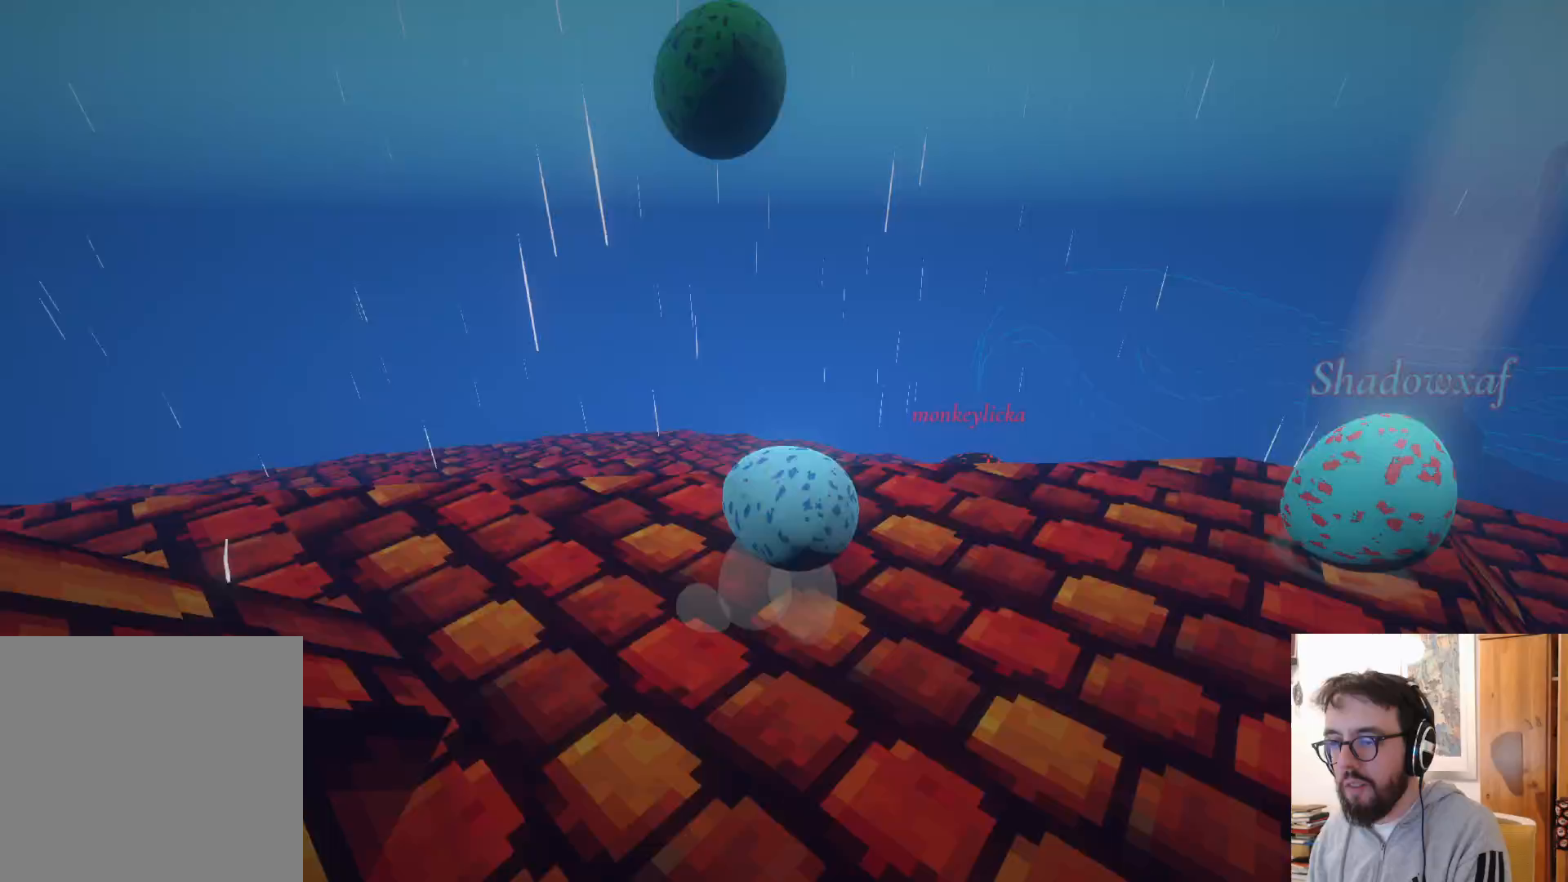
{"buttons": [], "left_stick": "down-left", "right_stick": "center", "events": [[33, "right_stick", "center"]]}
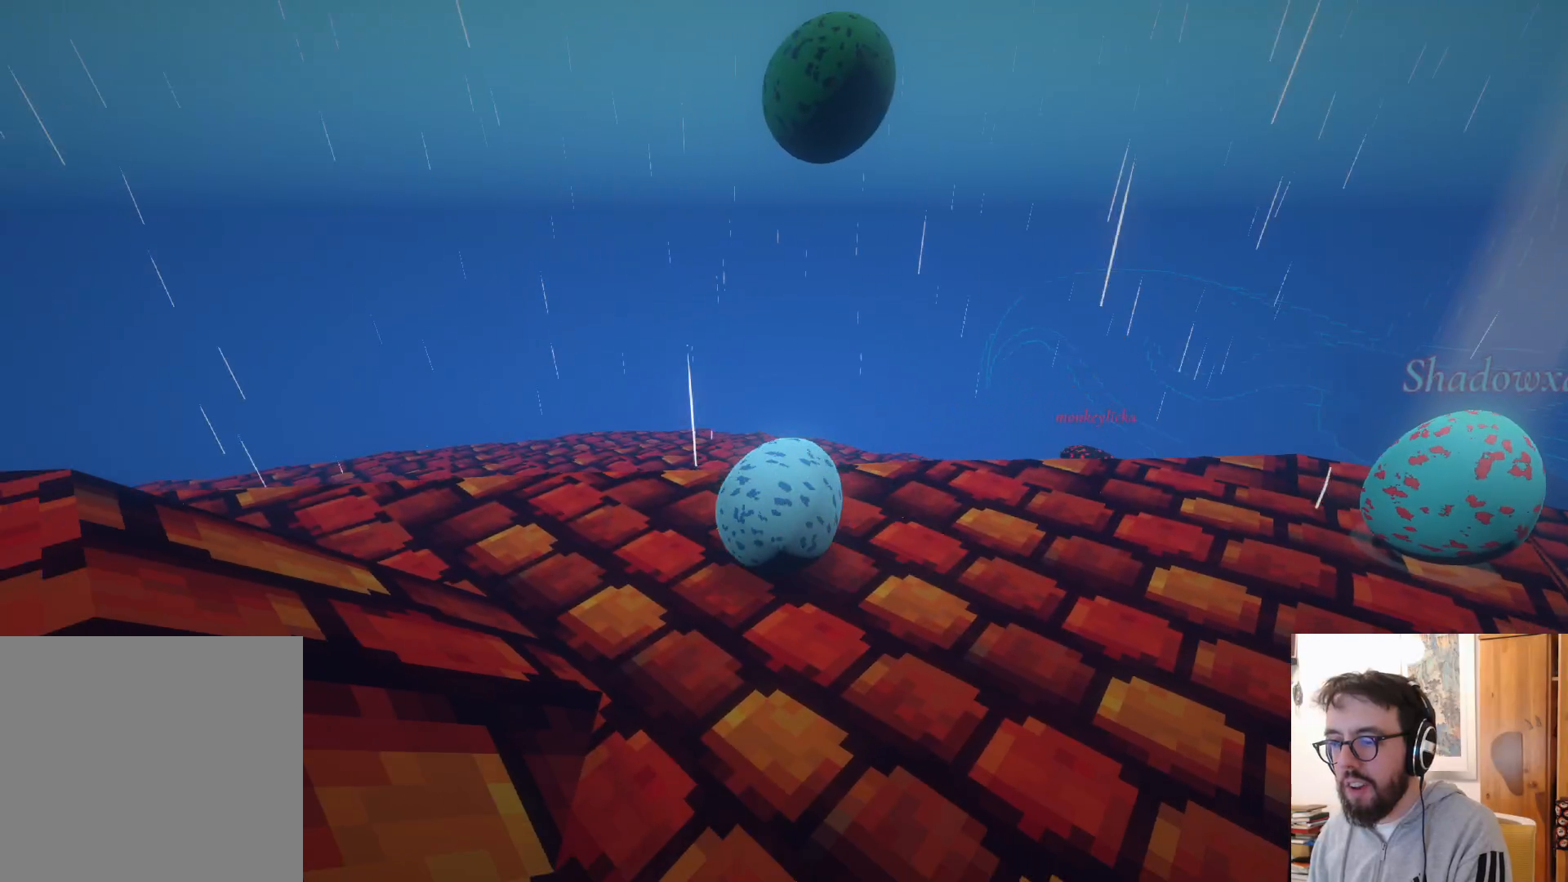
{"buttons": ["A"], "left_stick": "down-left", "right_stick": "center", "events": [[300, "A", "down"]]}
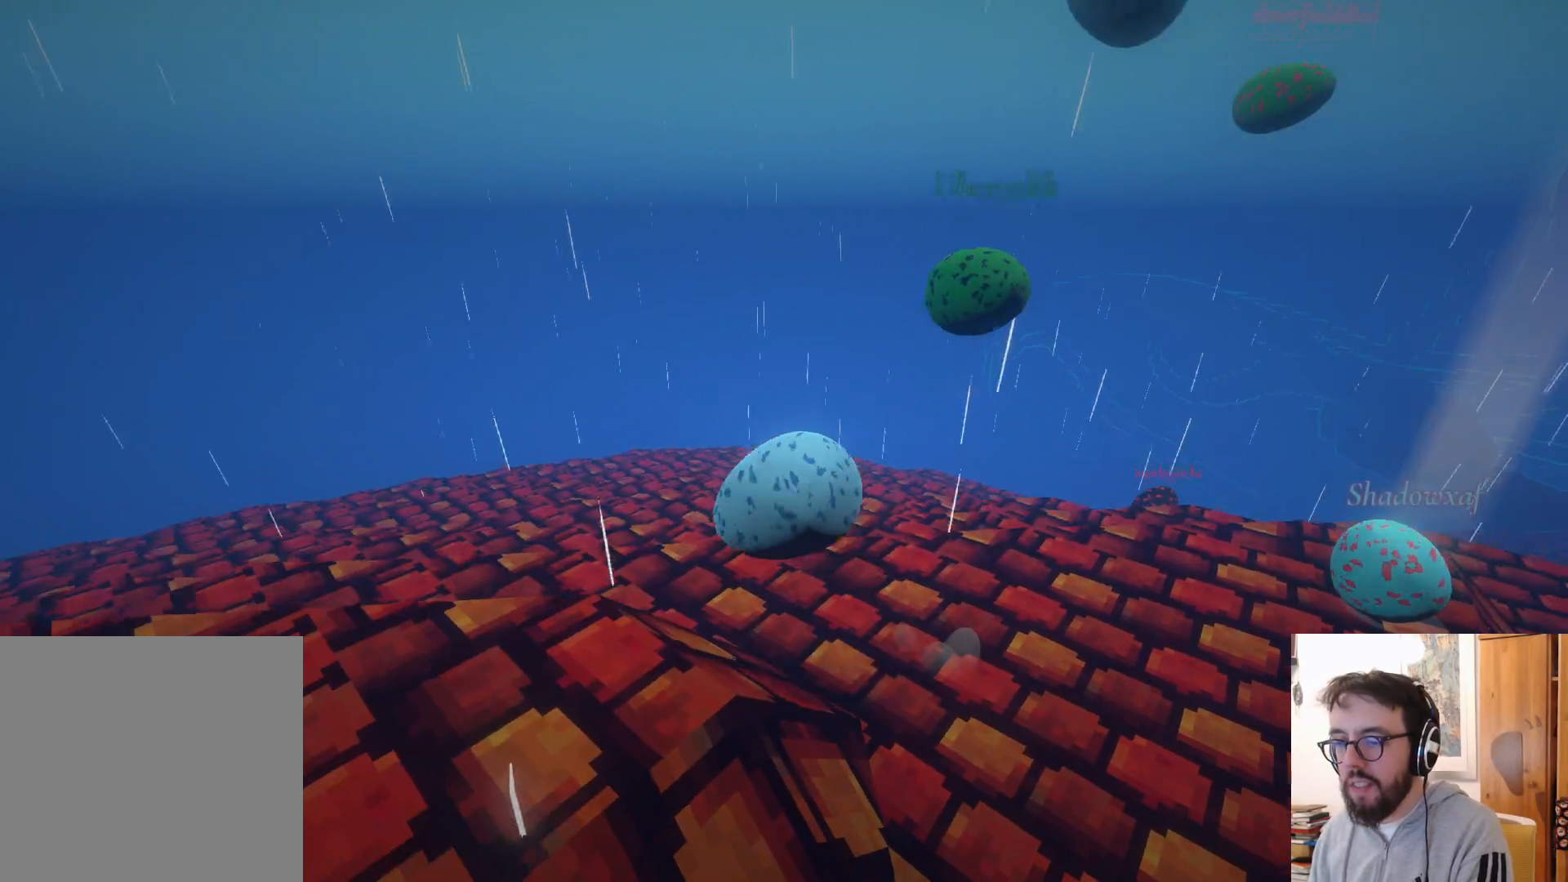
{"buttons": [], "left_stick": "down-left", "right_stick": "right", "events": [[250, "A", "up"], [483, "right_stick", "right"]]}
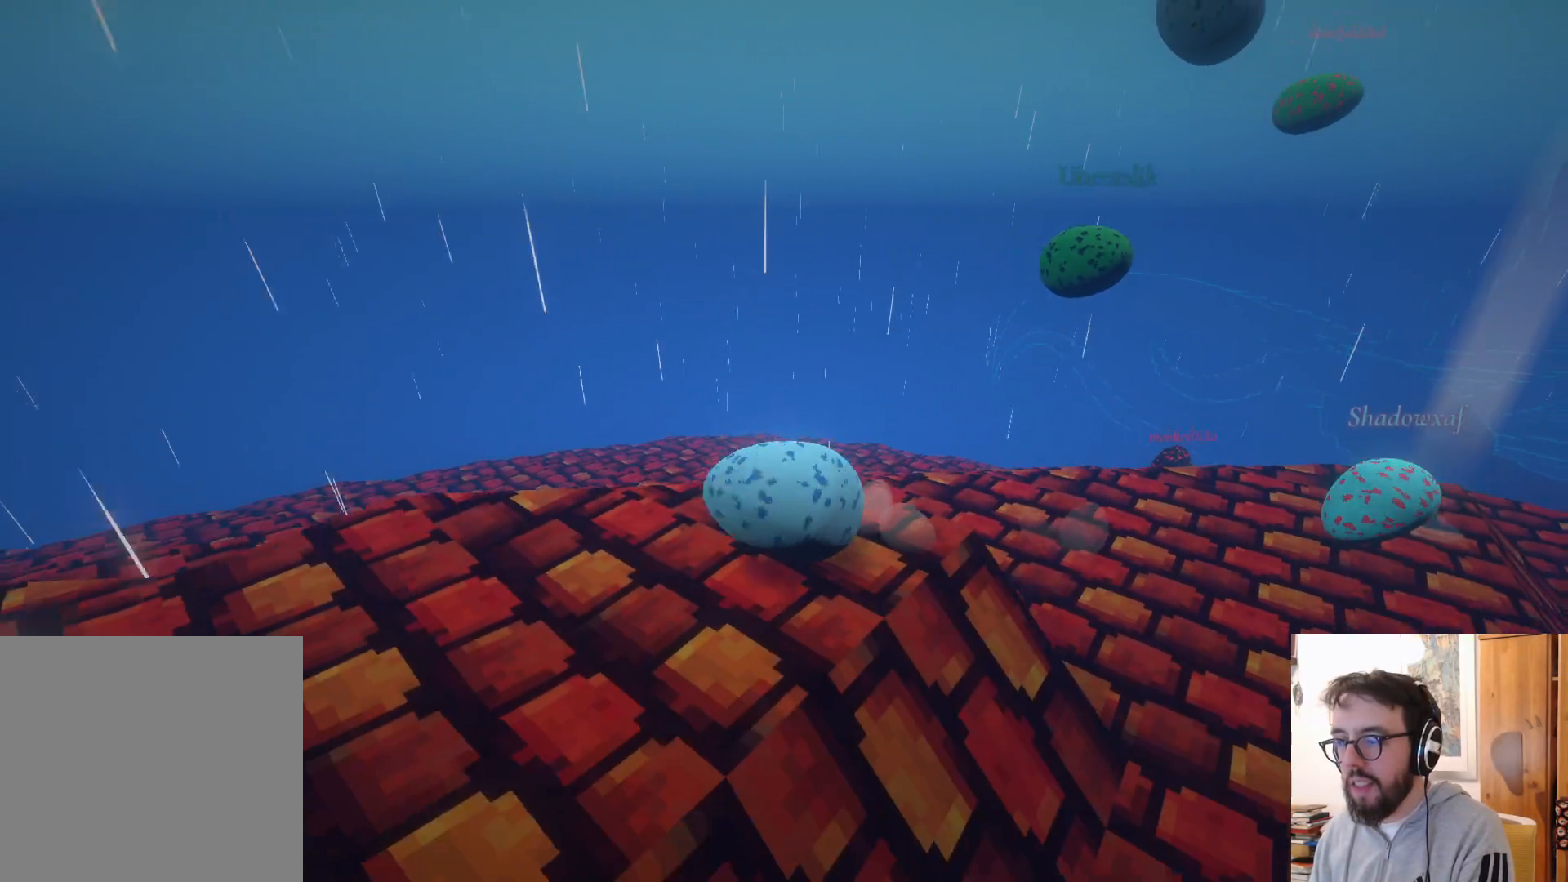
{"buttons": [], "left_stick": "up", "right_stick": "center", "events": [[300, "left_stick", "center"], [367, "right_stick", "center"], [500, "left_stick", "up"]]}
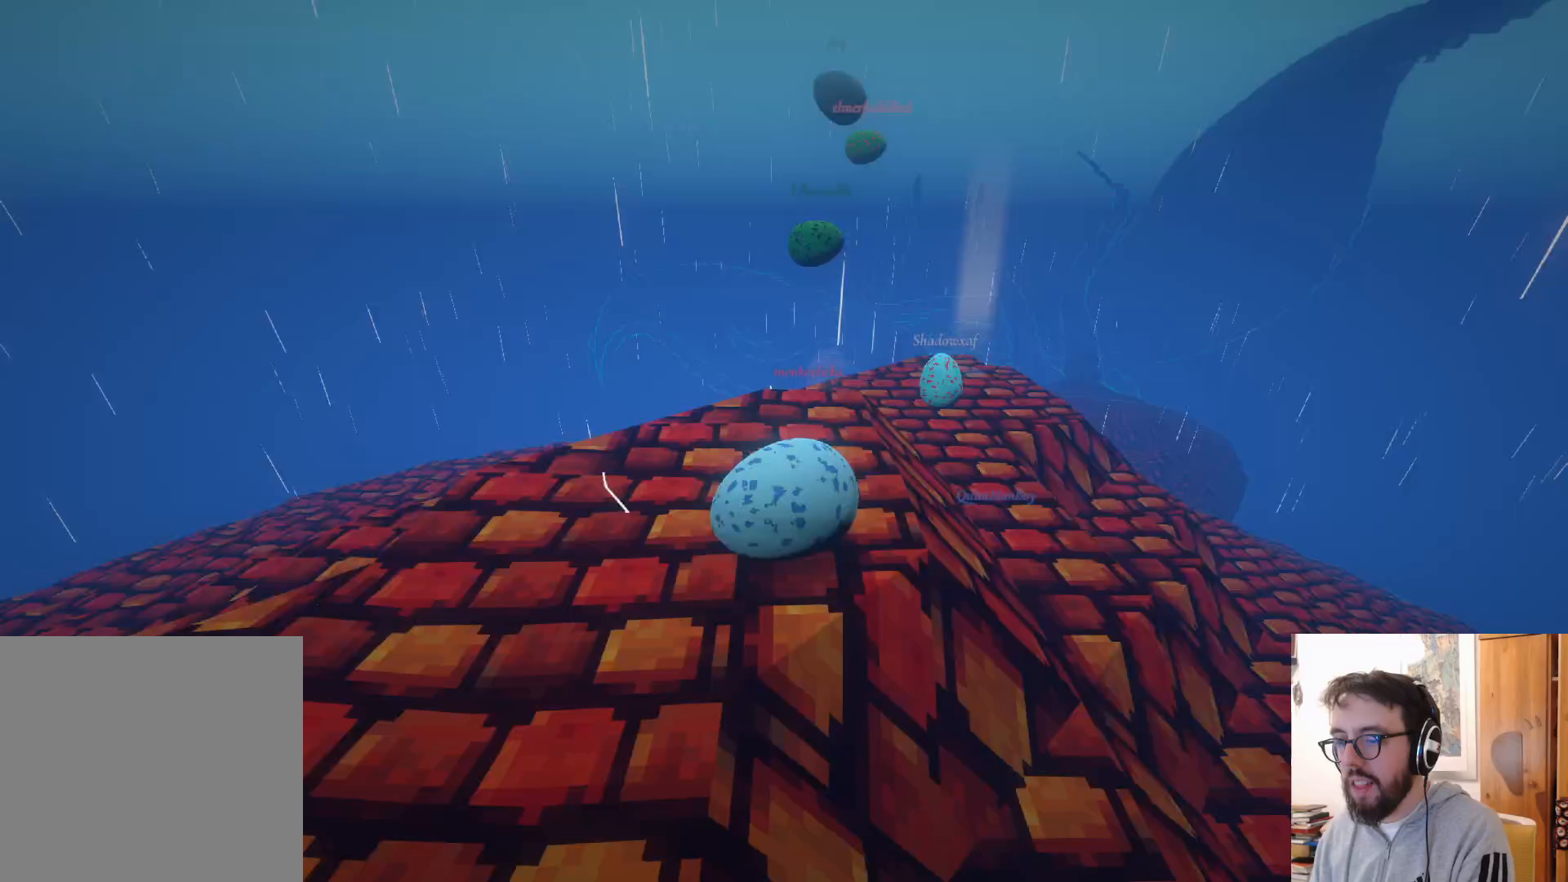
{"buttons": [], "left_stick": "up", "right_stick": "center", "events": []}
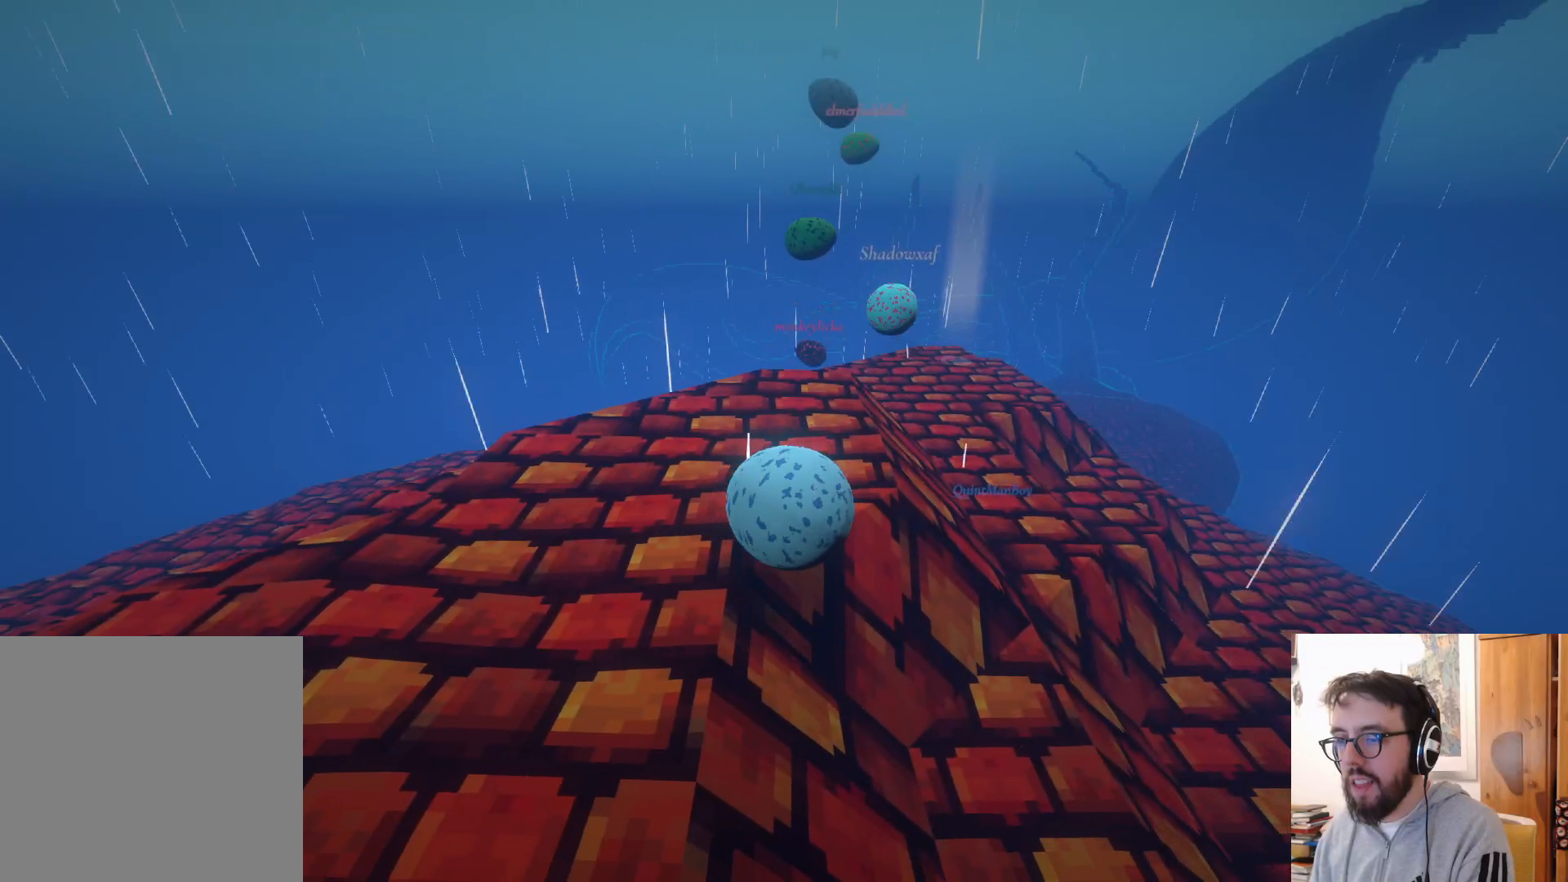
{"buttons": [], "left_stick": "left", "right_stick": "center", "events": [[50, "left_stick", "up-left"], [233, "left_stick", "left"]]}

• Exercise objective: The material above should be printed again exactly, with each picture left out.

• Response:
{"buttons": [], "left_stick": "down-left", "right_stick": "center", "events": [[33, "right_stick", "center"]]}
{"buttons": ["A"], "left_stick": "down-left", "right_stick": "center", "events": [[300, "A", "down"]]}
{"buttons": [], "left_stick": "down-left", "right_stick": "right", "events": [[250, "A", "up"], [483, "right_stick", "right"]]}
{"buttons": [], "left_stick": "up", "right_stick": "center", "events": [[300, "left_stick", "center"], [367, "right_stick", "center"], [500, "left_stick", "up"]]}
{"buttons": [], "left_stick": "up", "right_stick": "center", "events": []}
{"buttons": [], "left_stick": "left", "right_stick": "center", "events": [[50, "left_stick", "up-left"], [233, "left_stick", "left"]]}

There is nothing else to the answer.